Review: Project Pitchfork – Black

Project Pitchfork’s run in the biz had a major hand in uniting darkwave and industrial music, bridging the gap and helping us understand that we’re not so different after all.

Their tireless work ethic brings us to this latest installment in their storied career, their 14th studio album. Renowned for album titles that are often esoteric in nature, the title Black seems out of character. Does the music follow suite?

Not so much. “Pitch-Black” is indicative of boilerplate Pitchfork tropes, at least in the spirit of their last few studio albums: huge dark electro leads, beats, and the cavernous growls of mastermind Peter Spilles. Since 2009’s Dream, Tiresias!, their music has been more in line with four-on-the-floor club oontz, but not without the ever-present mystique of their early work. Black is replete with those dense club synths, but not without a gorgeous, melodious aura that is darkly symphonic in nature. Songs like “The Circus” and the aforementioned “Pitch-Black” are lyrical commentaries of societal norms and the status quo. “Contract” is staring a doomed future in the face, fighting against it defiantly and against all odds. Lead single “Rain” is sweeping and majestic in all the ways early records like IO and Alpha Omega were, but in modern Pitchfork style.
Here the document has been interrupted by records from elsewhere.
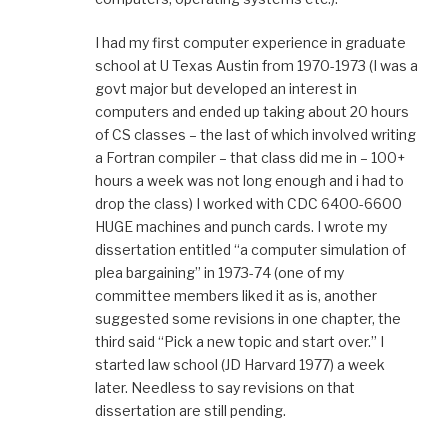
I had my first computer experience in graduate
school at U Texas Austin from 1970-1973 (I was a
govt major but developed an interest in
computers and ended up taking about 20 hours
of CS classes – the last of which involved writing
a Fortran compiler – that class did me in – 100+
hours a week was not long enough and i had to
drop the class) I worked with CDC 6400-6600
HUGE machines and punch cards. I wrote my
dissertation entitled “a computer simulation of
plea bargaining” in 1973-74 (one of my
committee members liked it as is, another
suggested some revisions in one chapter, the
third said “Pick a new topic and start over.” I
started law school (JD Harvard 1977) a week
later. Needless to say revisions on that
dissertation are still pending.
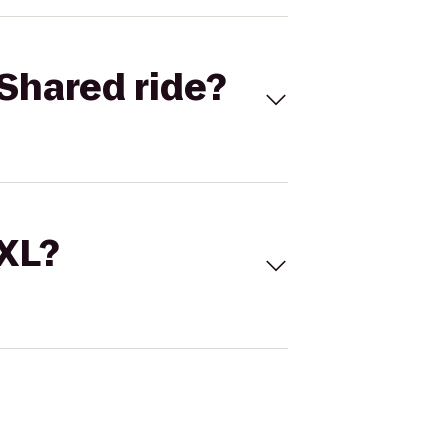
Shared ride?
 XL?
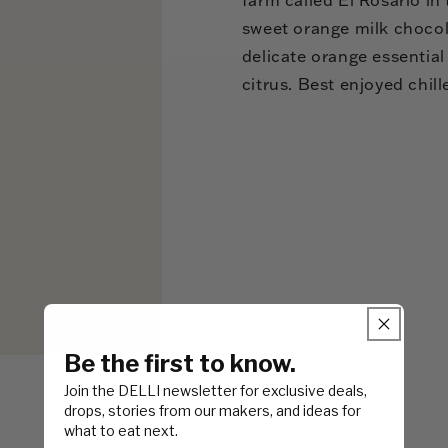
sweet orange milk chocol
delicate orange essential
citrus. Best enjoyed chill
Be the first to know.
Join the DELLI newsletter for exclusive deals,
drops, stories from our makers, and ideas for
what to eat next.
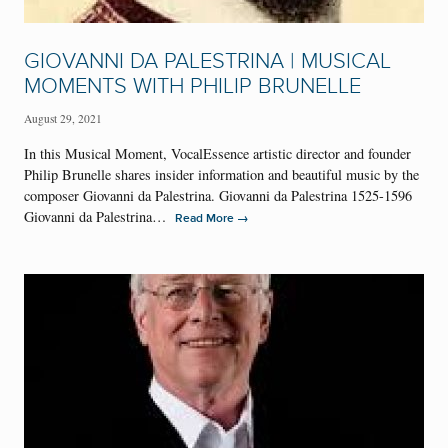
GIOVANNI DA PALESTRINA | MUSICAL
MOMENTS WITH PHILIP BRUNELLE
August 29, 2021
In this Musical Moment, VocalEssence artistic director and founder
Philip Brunelle shares insider information and beautiful music by the
composer Giovanni da Palestrina. Giovanni da Palestrina 1525-1596
Giovanni da Palestrina…
→
Read More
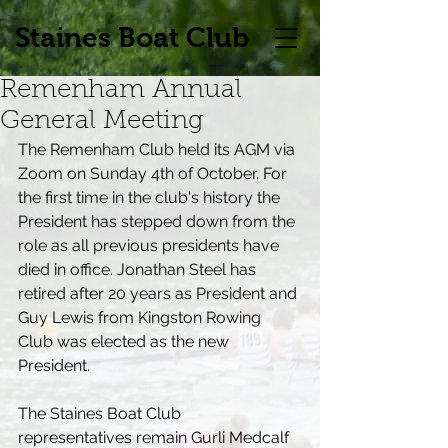
Staines Boat Club
Remenham Annual
General Meeting
The Remenham Club held its AGM via 
Zoom on Sunday 4th of October. For 
the first time in the club's history the 
President has stepped down from the 
role as all previous presidents have 
died in office. Jonathan Steel has 
retired after 20 years as President and 
Guy Lewis from Kingston Rowing 
Club was elected as the new 
President.
The Staines Boat Club 
representatives remain Gurli Medcalf 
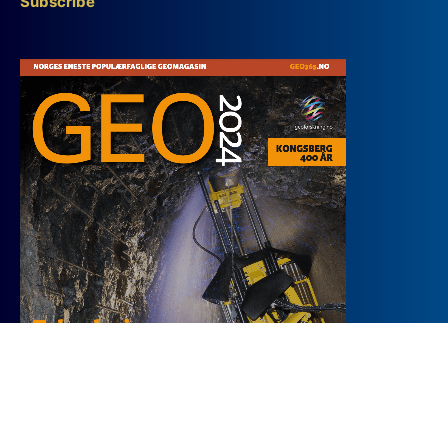
Subscribe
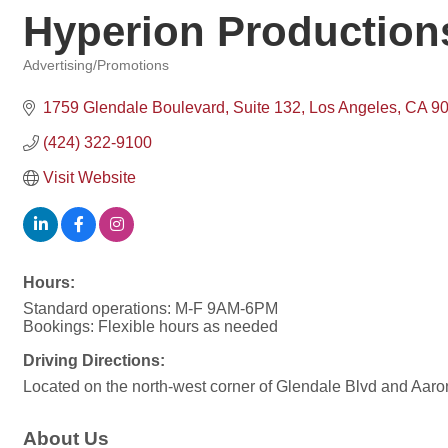
Hyperion Production
Advertising/Promotions
Categories
1759 Glendale Boulevard
Suite 132
Los Angeles
CA
9
(424) 322-9100
Visit Website
Hours:
Standard operations: M-F 9AM-6PM
Bookings: Flexible hours as needed
Driving Directions:
Located on the north-west corner of Glendale Blvd and Aaro
About Us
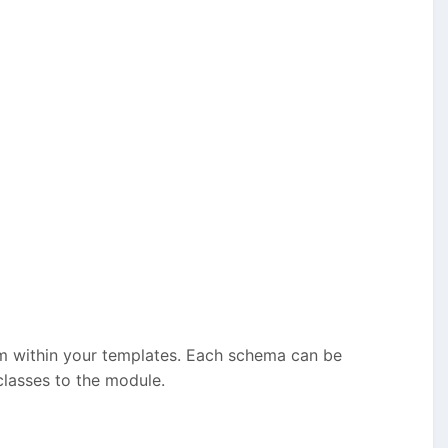
m within your templates. Each schema can be
lasses to the module.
The resemblance to what other clubby industrial band have been churning out lately is undeniable. The thick walls of synths and beats are ever-present, but in contrast to the hard dance and rave undertones that those other acts boast, Project Pitchfork still manage to create tunes that are regal and airy, vast and powerful. The blueprint for DJ culture is still kept out of their music, and they’re all the better for it. Even after over 20 years, over a dozen albums, and everything but the kitchen sink applied to their music, Pitchfork’s ambitions haven’t stifled at all.